Naturalmente mi guardo bene dal pensare che interventi pur fondamentali nei settori della Sanità e dell’Agricoltura possano essere tali da risolvere i problemi del dopo pandemia. Non sono da soli risolutivi. Ma sono certamente di fondamentale importanza e con la mole di danaro a disposizione, sono anche quelli più immediatamente realizzabili o da avviare a soluzione.
Dunque, se provassimo a parlare di benessere, nel senso di stare meglio sino a stare bene?
Come si vede, questo “stare - sino a stare” indica un itinerario prima ancora che una condizione, uno status. Ma stare bene non è oggettivamente definibile e misurabile. Nemmeno col ricorso al GPI (Genuine Progress Indicator) che misura il valore del reddito prodotto contabilizzato al netto dei costi ambientali sopportati per produrlo. Questo indicatore, perfeziona, più realisticamente, la misurazione del PIL ed è una sorta di ufficializzazione di quello che in anni passati fu definito “PIL verde”; indica in modo più corretto le caratteristiche della crescita, ma non le sue ricadute sui cittadini.
Ricadute che sono molto più facilmente individuabili nei due settori di cui prima dicevo: Sanità e Agricoltura (alimentazione). Ma l’Italia è pur sempre tra i sette Paesi più industrializzati della Terra. Come esce l’apparato industriale dopo il coronavirus? Dalla crisi internazionale delle fonti di energia (1973-74) in poi sono parecchi i periodi di crisi economica e finanziaria (l’ultima quella “scoppiata” nel 2008) che hanno avuto ricadute negative sul settore industriale. Ma tutte sono anche contrassegnate dalla ripresa dell’industria che ha ripreso a produrre gli stessi “beni”(?) di consumo in quantità anche superiore, ma con una ridotta quantità di mano d’opera.
Rischia certamente di essere così anche a causa di questa pandemia, mentre da più parti si auspicano interventi che ridiano fiato all’industria. Ma, e qui possiamo tornare alla decrescita, per produrre cosa? Se per produrre cose di palese inutilità hanno ragione i sostenitori della decrescita anche se utilizzano una parola che considero impropria per sostenere un opportuno mutamento di tendenze.

Dati grezzi
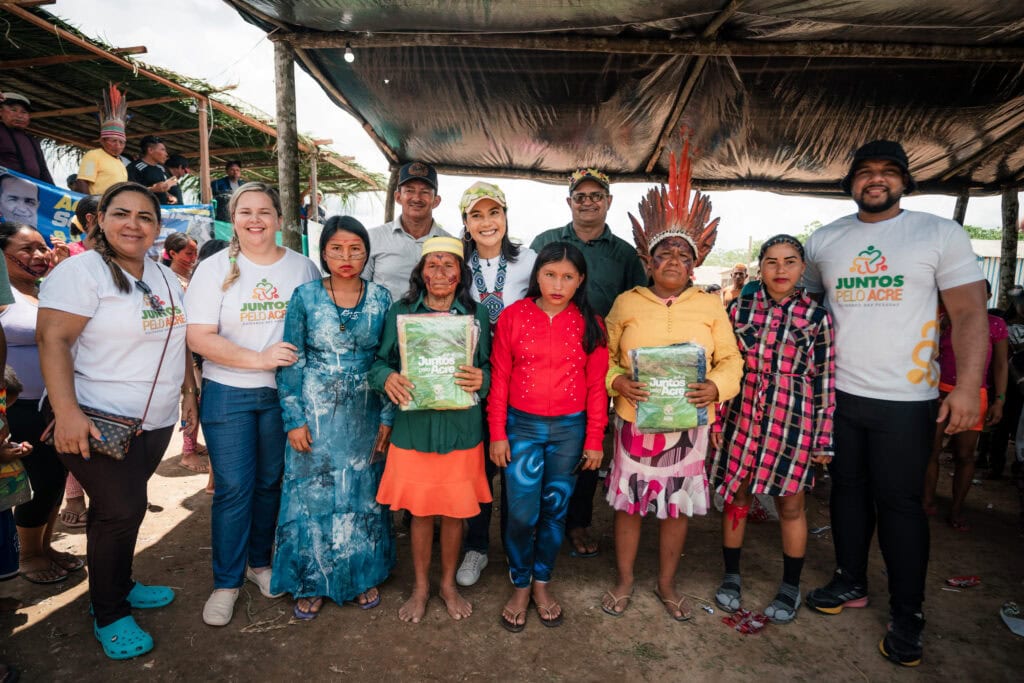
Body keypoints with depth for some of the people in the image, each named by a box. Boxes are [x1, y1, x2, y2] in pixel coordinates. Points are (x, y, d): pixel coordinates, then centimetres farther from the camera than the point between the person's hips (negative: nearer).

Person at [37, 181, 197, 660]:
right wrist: (66, 412, -26)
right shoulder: (81, 270, -11)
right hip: (101, 423, -6)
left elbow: (177, 341, 18)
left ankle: (119, 586, 36)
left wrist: (188, 393, 15)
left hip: (156, 422, 6)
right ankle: (108, 616, 19)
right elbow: (53, 340, -19)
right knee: (121, 511, -2)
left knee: (122, 508, 17)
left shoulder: (166, 279, 11)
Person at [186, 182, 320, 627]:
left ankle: (259, 561, 34)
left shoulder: (303, 268, 3)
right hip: (227, 394, -2)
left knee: (270, 483, 13)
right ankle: (226, 582, 20)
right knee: (233, 488, 2)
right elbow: (199, 337, -10)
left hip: (283, 394, 2)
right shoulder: (215, 269, -3)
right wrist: (260, 359, -20)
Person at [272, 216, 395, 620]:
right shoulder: (305, 297, -4)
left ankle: (364, 576, 30)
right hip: (316, 411, -1)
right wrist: (294, 419, -7)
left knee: (363, 493, 10)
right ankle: (312, 582, 27)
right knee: (312, 493, 7)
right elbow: (291, 361, -3)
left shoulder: (381, 299, -1)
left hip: (365, 414, 1)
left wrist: (387, 417, -2)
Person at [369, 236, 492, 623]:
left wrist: (481, 379, -16)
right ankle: (421, 587, 34)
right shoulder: (400, 312, 1)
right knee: (420, 511, 11)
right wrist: (387, 378, -18)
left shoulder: (477, 315, 3)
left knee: (455, 511, 12)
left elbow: (492, 369, 6)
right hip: (413, 427, 0)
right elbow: (379, 361, 4)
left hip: (461, 429, 1)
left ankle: (448, 584, 36)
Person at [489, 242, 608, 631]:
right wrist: (497, 433, -2)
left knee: (555, 510, 12)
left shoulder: (589, 325, -1)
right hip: (522, 426, -1)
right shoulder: (513, 317, -4)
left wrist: (594, 439, 1)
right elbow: (499, 377, -1)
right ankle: (520, 586, 25)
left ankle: (542, 583, 33)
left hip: (570, 428, 1)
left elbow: (596, 385, 1)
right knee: (522, 513, 0)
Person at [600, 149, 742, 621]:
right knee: (628, 503, 8)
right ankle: (624, 581, 30)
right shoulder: (627, 303, 2)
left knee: (678, 506, 13)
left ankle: (667, 583, 35)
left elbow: (731, 359, 4)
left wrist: (716, 387, -15)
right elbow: (604, 356, 4)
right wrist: (618, 381, -16)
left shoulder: (710, 306, 4)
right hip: (635, 420, -1)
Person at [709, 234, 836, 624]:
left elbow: (825, 383, -1)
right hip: (741, 418, 2)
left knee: (790, 505, 10)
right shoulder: (740, 309, 3)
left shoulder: (816, 318, -2)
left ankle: (791, 586, 31)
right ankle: (731, 576, 30)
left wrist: (823, 440, -2)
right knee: (736, 496, 11)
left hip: (792, 423, -1)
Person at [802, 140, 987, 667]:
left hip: (905, 400, -3)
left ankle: (908, 617, 19)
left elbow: (969, 313, -5)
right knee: (847, 490, 14)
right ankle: (850, 583, 32)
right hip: (838, 394, 3)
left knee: (899, 503, 3)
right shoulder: (823, 241, 7)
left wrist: (968, 386, -16)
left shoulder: (940, 233, -2)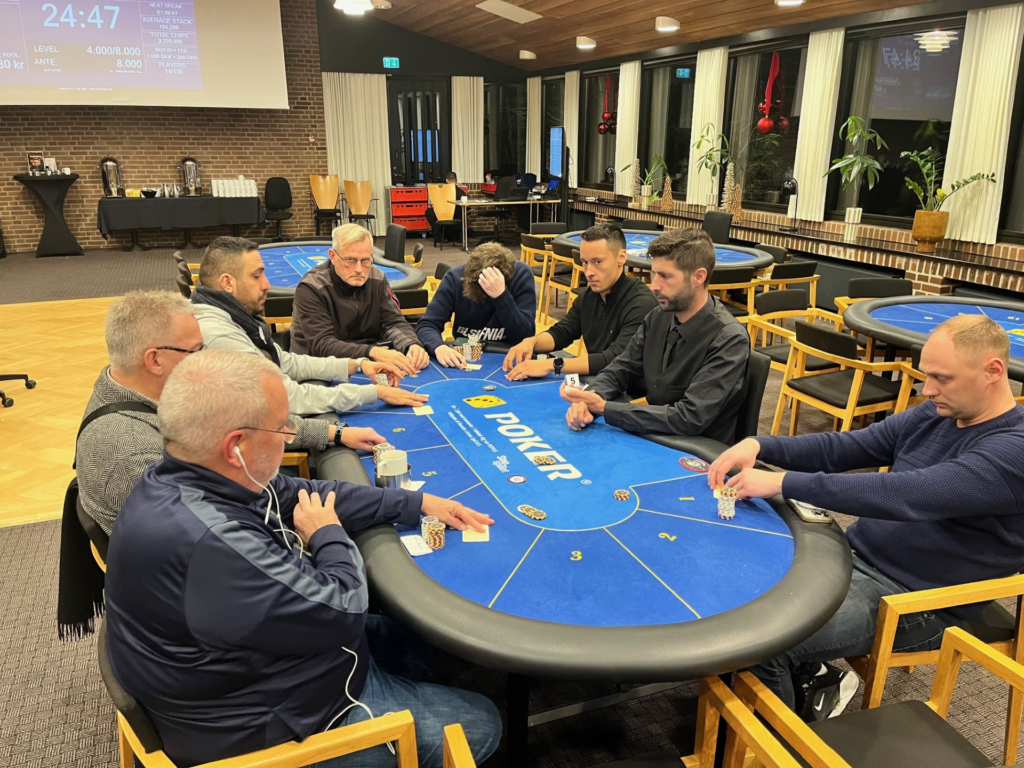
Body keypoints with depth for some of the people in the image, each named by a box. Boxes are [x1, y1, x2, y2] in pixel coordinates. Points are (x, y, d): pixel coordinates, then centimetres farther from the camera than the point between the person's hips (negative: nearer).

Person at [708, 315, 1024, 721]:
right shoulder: (934, 415, 5)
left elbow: (907, 495, -33)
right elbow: (841, 447, 3)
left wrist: (784, 482, -34)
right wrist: (758, 445, -14)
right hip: (854, 555, 9)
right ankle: (813, 677, 16)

Consegne dell'esercizio
#1 Riporta senza modifiche il passo del testo sul dopo pandemia che va dalle parole "Ricadute che sono" fino alle parole "di mano d’opera.", queste comprese.
#2 Stabilisci se le seguenti affermazioni concordano con il testo sul dopo pandemia. Rispondi sì o no a ciascuna e cita le parole del testo che lo dimostrano.
(a) Il GPI misura il reddito prodotto al netto dei costi ambientali.
(b) Gli interventi nella Sanità e nell'Agricoltura bastano da soli a risolvere i problemi del dopo pandemia.
(c) L'ultima crisi economica e finanziaria ricordata è quella del 2008.
#3 Prosegui il testo sul dopo pandemia partendo dalla sua ultima frase.
I dati non hanno alcun legame con il testo sul dopo pandemia.

Risultati in ordine
#1
Ricadute che sono molto più facilmente individuabili nei due settori di cui prima dicevo: Sanità e Agricoltura (alimentazione). Ma l’Italia è pur sempre tra i sette Paesi più industrializzati della Terra. Come esce l’apparato industriale dopo il coronavirus? Dalla crisi internazionale delle fonti di energia (1973-74) in poi sono parecchi i periodi di crisi economica e finanziaria (l’ultima quella “scoppiata” nel 2008) che hanno avuto ricadute negative sul settore industriale. Ma tutte sono anche contrassegnate dalla ripresa dell’industria che ha ripreso a produrre gli stessi “beni”(?) di consumo in quantità anche superiore, ma con una ridotta quantità di mano d’opera.

#2
(a) Sì: "misura il valore del reddito prodotto contabilizzato al netto dei costi ambientali sopportati per produrlo".
(b) No: "Non sono da soli risolutivi."
(c) Sì: "l’ultima quella “scoppiata” nel 2008".

#3
Perché è giusto discutere sulla qualità oltre che sulla quantità dello sviluppo; è giusto mettere in discussione la crescita fine a se stessa e l’importanza stessa del PIL come suo misuratore privilegiato. Ma, come ha scritto Giorgio Ruffolo (Lo sviluppo dei limiti, 1994), “Sviluppare limiti alla crescita significa promuovere nuove forme di sviluppo senza limiti. (...) La biforcazione di fronte alla quale ci troviamo ci pone non il dilemma tra crescere e non crescere, ma quello tra due tipi di ‘sviluppo’. Lo sviluppo della potenza -é questo che chiamiamo crescita- e lo sviluppo della coscienza. È questo che vorremmo chiamare, più propriamente, sviluppo”.
È lo sviluppo della coscienza che ci consente di avviarci proficuamente verso una società “immateriale” che riesca a produrre merci che siano beni e a farlo con minori quantità di materie prime ed energia e che riesca a produrre meno merci e più servizi. E servizi per la qualità dell’ambiente e, di conseguenza, per la qualità della vita. Una qualità, quest’ultima, compromessa quotidianamente proprio dagli scarsi o nulli interventi di miglioramento della qualità ambientale o, peggio, da interventi che ne minano integrità e fruibilità per una popolazione che ha ormai di molto superato i sette miliardi di persone (Pietro Greco, Rapporto ONU. La nuova struttura della popolazione mondiale e l’ambiente in “Rocca” n19/2011).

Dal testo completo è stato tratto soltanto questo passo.